Completely disagree. This is dangerous way to overclock and could lead to catastrophic failure of your rig if a card dies on its own.. and they do.
Its discussed on the nvidia dev form with some python code that could be adopted to nvOC if anyone is interested:
https://devtalk.nvidia.com/default/topic/769851/multi-nvidia-gpus-and-xorg-conf-how-to-account-for-pci-bus-busid-change-/Hi Guys,
I discovered a serious and potentially dangerous flaw in the way nvOC handles overclocking and would like to make a suggestion for an improvement.
We really need overclocking tied to the specific pcie slot (bus id) not an index that changes every time your hardware changes.
For example, if you have a gtx1080ti in slot 2, and a gtx1060 in slot 3, and your 1080ti goes offline for some reason or you remove it, the 1080ti overclock is now applied to what it thinks is the next card in the dumb index, and applies it to your gtx1060 potentially going POOF.
We need to apply overclocking to BUS ID:
| Fan Temp Perf Pwr:Usage/Cap| Memory-Usage | GPU-Util Compute M. |
|===============================+======================+======================|
| 0 GeForce GTX 1070 Off | 00000000:02:00.0 Off | N/A |
| 70% 56C P2 152W / 151W | 652MiB / 8112MiB | 99% Default |
+-------------------------------+----------------------+----------------------+
| 1 GeForce GTX 106... Off | 00000000:04:00.0 Off | N/A |
| 70% 61C P2 120W / 120W | 592MiB / 6072MiB | 99% Default |
+-------------------------------+----------------------+----------------------+
| 2 GeForce GTX 1070 Off | 00000000:05:00.0 Off | N/A |
| 70% 52C P2 118W / 120W | 614MiB / 8113MiB | 99% Default |
+-------------------------------+----------------------+----------------------+
Nothing to fix at all oO ...
You modified your RIG, you have to modify setting ...
How is OC by slot going to fix the scenario where a person just moves cards around in a rig as opposed to just removing one? Both scenarios are hardware changes and common sense dictates that the user be aware of this potential because they went down the path of path of individual OC in the first place. It is not like they went there by mistake, right?
I think the concern is about when no changes are intentionally made.
Example: I have 12 cards in a rig. One card dies completely, mining stops, WDOG restarts the rig...

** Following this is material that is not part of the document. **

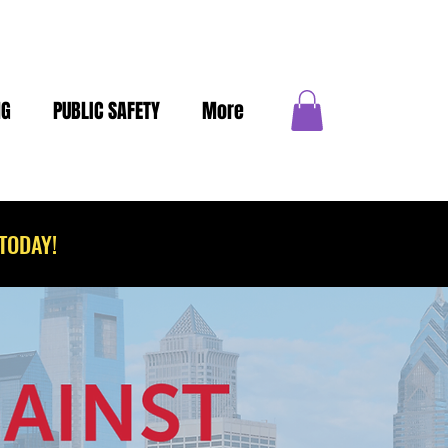
NG
PUBLIC SAFETY
More
TODAY!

Rig comes back up, but the dead card is not recognized at all. GPU numbering is now different. Now some OC settings are wrong, may be applying power/fans/OC inappropriately, perhaps making the rig unstable or putting more hardware at risk....
Well, I don't think you will put the HW at risk but it could certainly screw up some OC settings. My understanding is that Nvidia builds their GPU's with several different fail-safe mechanisms to prevent this as do the vendors who build and warranty them. Consider the scenario where we attempt to apply a PL that is too high. Here is an old 970 on my test rig whose limit is 220 watts and I try to push it to 225:
m1@Testy:~$ # Overpower a GPU
m1@Testy:~$ nvidia-smi --query-gpu=name,pstate,temperature.gpu,fan.speed,utilization.gpu,power.draw,power.limit --format=csv
name, pstate, temperature.gpu, fan.speed [%], utilization.gpu [%], power.draw [W], power.limit [W]

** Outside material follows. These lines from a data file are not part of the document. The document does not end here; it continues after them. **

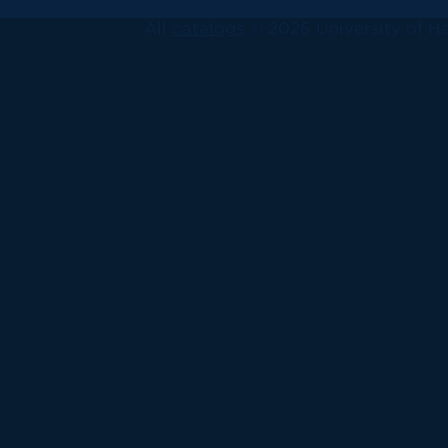
All
catalogs
© 2026 University of Ha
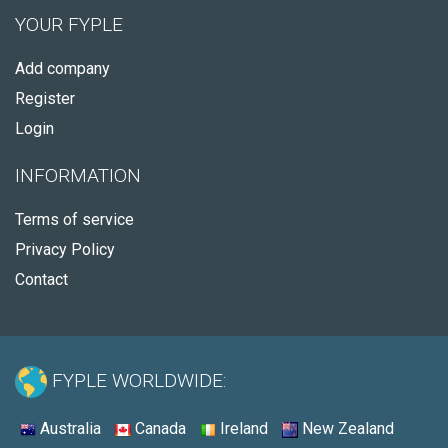
YOUR FYPLE
Add company
Register
Login
INFORMATION
Terms of service
Privacy Policy
Contact
FYPLE WORLDWIDE:
Australia
Canada
Ireland
New Zealand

GeForce GTX 970, P2, 49, 50 %, 100 %, 114.22 W, 115.00 W
m1@Testy:~$ # Find max power card can handle
m1@Testy:~$ nvidia-smi -a |grep "Max Power"
Max Power Limit : 220.00 W
m1@Testy:~$ # Set GPU Power above this
m1@Testy:~$ sudo nvidia-smi -pl 225
Provided power limit 225.00 W is not a valid power limit which should be between 100.00 W and 220.00 W for GPU 00000000:01:00.0
Terminating early due to previous errors.
Has anybody seen a HW failure from this or is this just theoretical?